Advances in Anatomical Repair of Congenital Heart Diseases
from Practice Update, Winter 2004
Left Ventricular Growth at
Pre-op
Already at the national forefront for pediatric heart transplantation, with the establishment of The Children’s Hospital Heart Institute, treatment options for congenital heart disease have expanded over the last year. Advance echocardiography allows non-invasive diagnosis of many cardiac anomalies during fetal life or immediately after birth. The introduction of cardiac magnetic resonance imaging (MRI) permits very precise anatomical diagnoses. In the newly expanded catheterization laboratory, advanced interventional cardiology procedures are correcting many different anomalies without need of surgery including:
- ASD device closure
- Aortic and pulmonary stenoses
- Pulmonary atresia with intact septum opening
- Pulmonary branch stenoses dilation and stenting
- Palliation of HLHS by pulmonary artery branches device banding and ductus arteriosus stenting
- Potentially in the future, completion of Fontan procedure
The Children’s Hospital offers transplantation, staged Norwood procedures, options for biventricular repairs, pulmonary autografts, minimally invasive surgical techniques and neonatal repairs in low birth weight babies. Specialized pediatric mechanical support, including ECMO, enable surgical treatment of complex congenital heart disease. Advances in anesthesia, perfusion, surgical technique, perioperative care and a dedicated cardiac intensive care unit have contributed to our ability to successfully palliate and treat complex conditions in children and young adults.

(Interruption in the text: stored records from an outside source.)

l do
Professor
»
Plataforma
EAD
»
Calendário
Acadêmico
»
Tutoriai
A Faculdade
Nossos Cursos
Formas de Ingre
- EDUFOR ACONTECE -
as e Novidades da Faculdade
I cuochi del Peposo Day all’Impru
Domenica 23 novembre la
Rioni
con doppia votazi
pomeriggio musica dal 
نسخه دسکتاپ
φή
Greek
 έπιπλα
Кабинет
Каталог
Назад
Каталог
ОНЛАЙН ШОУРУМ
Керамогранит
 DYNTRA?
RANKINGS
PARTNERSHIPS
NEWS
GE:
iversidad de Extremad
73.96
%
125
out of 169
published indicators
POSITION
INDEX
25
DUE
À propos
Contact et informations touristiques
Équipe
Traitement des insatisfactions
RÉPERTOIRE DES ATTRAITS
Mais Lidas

Transplantation offers a new, fully-functioning heart. However, a limited supply of transplantable hearts, a life-long regimen of immunosuppressive medications and the potential need for retransplantation can make this choice contraindicative for some young patients.
Hypoplastic Left Heart Syndrome (HLHS) and variants, the most common congenital cardiac lesions causing death within the first year after birth, is typically treated with the Norwood procedure, biventricular repair or orthotopic cardiac transplantation. With the arrival of Dr. Lacour-Gayet, The Children’s Hospital Heart Institute routinely offers the Norwood as an alternative to transplantation.
François Lacour-Gayet, MD, one of the world’s leading surgeons in the Norwood procedure, biventricular repair and arterial switch, has substantially increased the number of complex heart surgeries at Children’s from 2002 to 2003. Total procedures reached 450 in 2003. Dr. Lacour-Gayet explains advances for treating heart disease in neonates, “Outcomes, both surgical and overall, have continued to improve. Our ability to operate on smaller and smaller infants increases steadily. We can now do repairs on infants down to two kilos in weight. These low-birth weight babies, many of whom could not be saved just a few years ago, are now not only savable, but can look forward to an improved quality of life. At Children’s, we have some of the country’s leading programs for pulmonary hypertension and interventional cardiology, which contribute to our success in surgically treating complex conditions, such as hypoplastic left heart. We also have the region’s only pediatric ventricular assist device. Our cardiac staff, from surgeons and cardiologists to nurses, perfusionists and anesthesiologists, are some of the most experienced in the country.”
Left Ventricular Growth 14 Days Post
Roth
Lacour-Gayet continues, outlining some of newest trends in treating congenital heart disease, “While some procedures, such as the Norwood, necessarily are staged, we are moving more to one-time repair surgeries in which multiple defects are addressed in one operation. Many children are slow to thrive between staged procedures. A single operation can substantially promote a child’s growth and development. Another new development in biventricular repair is our ability to promote ventricular growth by redirecting flow through the hypoplastic ventricle. This increased flow promotes growth and enables us to ultimately do a biventricular repair. Since two ventricles are more efficient than a single ventricle, this development results in more favorable overall outcomes.”